Fed policy may have exacerbated this, and some observers, myself included, noted that the Fed, by driving interest rates up, may be driving CPI's most heavily weighted component to new heights even as they try to bring the overall number down. The fact that millions of homeowners have sub 4% mortgages and have no incentive to relocate has also played a big role in freezing up existing housing inventory. Listings have plummeted.

More of a constant irritant is the manner in which CPI counts for shelter inflation. By using "Owner Equivalent Rent," it's exaggerated actual inflation. Small wonder CPI never captured home price increases as measured by say, the Case-Schiller Index. Another factor is demographics. Millions of homeowners have NO mortgage as they have aged into their dwellings.

Higher rates have grossly distorted the commercial real estate housing market as well as residential. As Starwood Capital's CEO Barry Sternlicht noted on a recent conference call, "This isn't working."

Which brings me to an odd dynamic I've been seeing for months. There are serious economists out there, people I respect and have followed for years, who are practically besides themselves with glee over things like the prospect of declining used car prices, which is a CPI component. Good news is good news right? Even if you don't own a car, I guess. People are cheering for a lower headline number that isn't going to change anything materially for most people.

Every 10 cent move in the price of gasoline is greeted with either elation or a dark foreboding, even though in real terms, gasoline has practically never been cheaper or your car less efficient. As far as your economic fortunes are concerned, the price of gas should be an afterthought. To hear all the crying, you would think another $5.00 a tankful sent millions to landfills foraging for dinner. But a five mile drive down the boulevard will expose the consumer to dozens of instant price signals. And here too, media obsession plays a role in shaping consumer sentiment.

Please look at this research from Briefing Book.

"The plot shows that very few TV programs mention gas prices when the nominal price is below $3.50 per gallon. Above this level, TV mentions of gas prices ramp up linearly..."

But it shows how the inflation dialogue has morphed over time. Too much scrutiny over things that don't matter, too much Fed commentary produced by the bucketload when rate policy is useless against things like rising home insurance prices or commodity disruptions.

More to the point is the absurdity of hanging on with bated breath for each new inflation metric, to tell us something that's already happened. Whatever the number is, do you feel any different?
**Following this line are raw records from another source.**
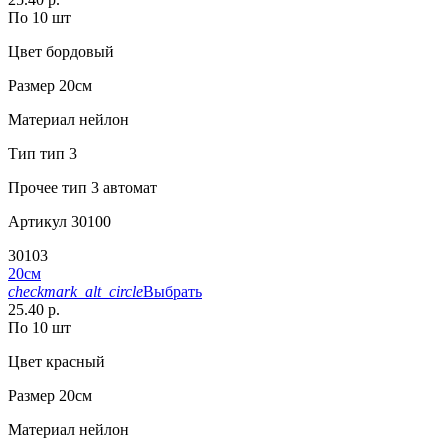
По 10 шт
Цвет
бордовый
Размер
20см
Материал
нейлон
Тип
тип 3
Прочее
тип 3 автомат
Артикул
30100
30103
20см
checkmark_alt_circle
Выбрать
25.40 р.
По 10 шт
Цвет
красный
Размер
20см
Материал
нейлон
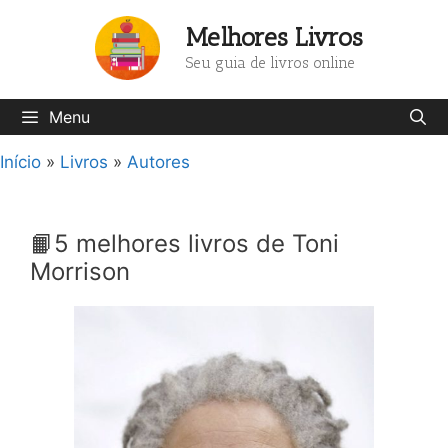
Pular
Melhores Livros
para
o
Seu guia de livros online
conteúdo
Menu
Início
»
Livros
»
Autores
📙5 melhores livros de Toni
Morrison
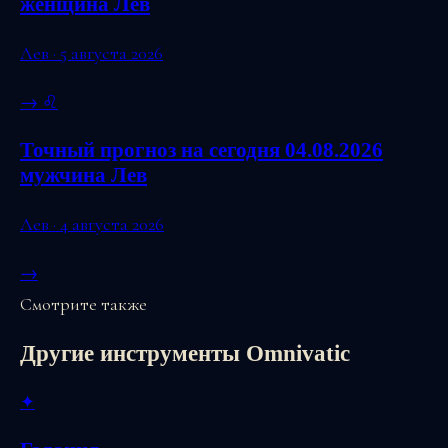
женщина Лев
Лев · 5 августа 2026
→
♌
Точный прогноз на сегодня 04.08.2026
мужчина Лев
Лев · 4 августа 2026
→
Смотрите также
Другие инструменты Omnivatic
✦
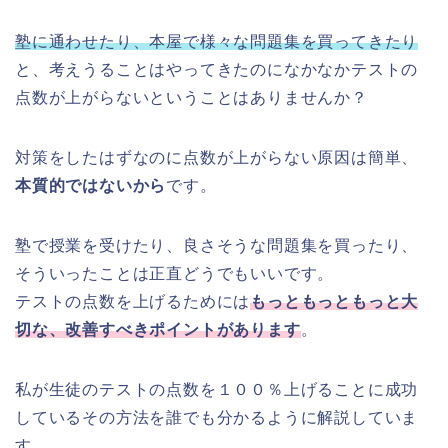
塾に通わせたり、本屋で様々な問題集を買ってきたり
と、考えうることはやってきたのになかなかテストの
点数が上がらないということはありませんか？
対策をしたはずなのに点数が上がらない原因は簡単、
本質的ではないから
です。
塾で授業を受けたり、良さそうな問題集を買ったり、
そういったことは正直どうでもいいです。
テストの点数を上げるためには
もっともっともっと大
切な、改善すべきポイントがあります
。
私が生徒のテストの点数を１００％上げることに成功
しているその方法を誰でも分かるように解説していま
す。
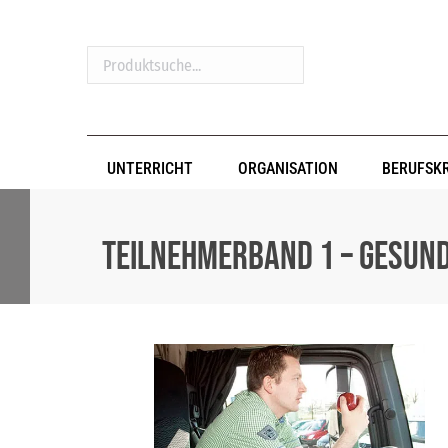
Produktsuche...
UNTERRICHT
ORGANISATION
BERUFSK
Teilnehmerband 1 – Gesund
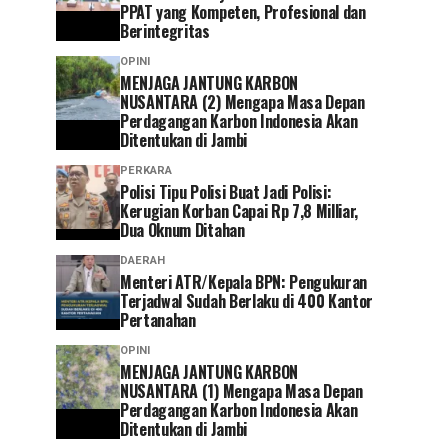
PPAT yang Kompeten, Profesional dan
Berintegritas
OPINI
MENJAGA JANTUNG KARBON
NUSANTARA (2) Mengapa Masa Depan
Perdagangan Karbon Indonesia Akan
Ditentukan di Jambi
PERKARA
Polisi Tipu Polisi Buat Jadi Polisi:
Kerugian Korban Capai Rp 7,8 Milliar,
Dua Oknum Ditahan
DAERAH
Menteri ATR/Kepala BPN: Pengukuran
Terjadwal Sudah Berlaku di 400 Kantor
Pertanahan
OPINI
MENJAGA JANTUNG KARBON
NUSANTARA (1) Mengapa Masa Depan
Perdagangan Karbon Indonesia Akan
Ditentukan di Jambi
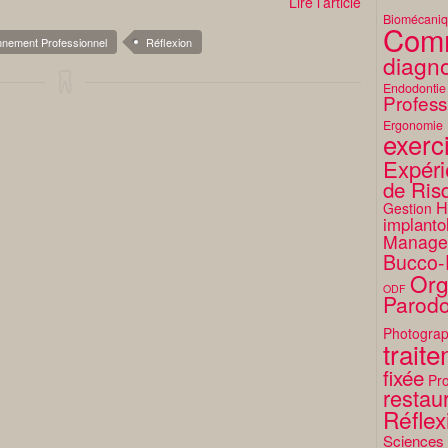
Lire l’article
Biomécani
Comm
nnement Professionnel
Réflexion
diagno
Endodontie
Profess
Ergonomie
exerc
Expéri
de Ris
H
Gestion
implanto
Manage
Bucco-
Org
ODF
Parodo
Photograp
trait
fixée
Pro
restaur
Réflex
Sciences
The alarmist commentary isn't limited to inflation. Bloomberg ran an article crowing about more homes being "underwater" on their mortgages. It turns out that  the number of additional homeowners at negative equity is just 2500 more over the course of a year, across a dozen states. That's not a "news" story. It's not even a footnote.

In any case, if we're seeking to enhance our sense of eudaimonia and social stability, it's time to move past current talking points and into areas that matter, that affect the lives people live. There's more to this than the price of chicken wings. And we're not seeing it.

Some things can be fixed. Some we're just going to have to live with. It's time for a new conversation.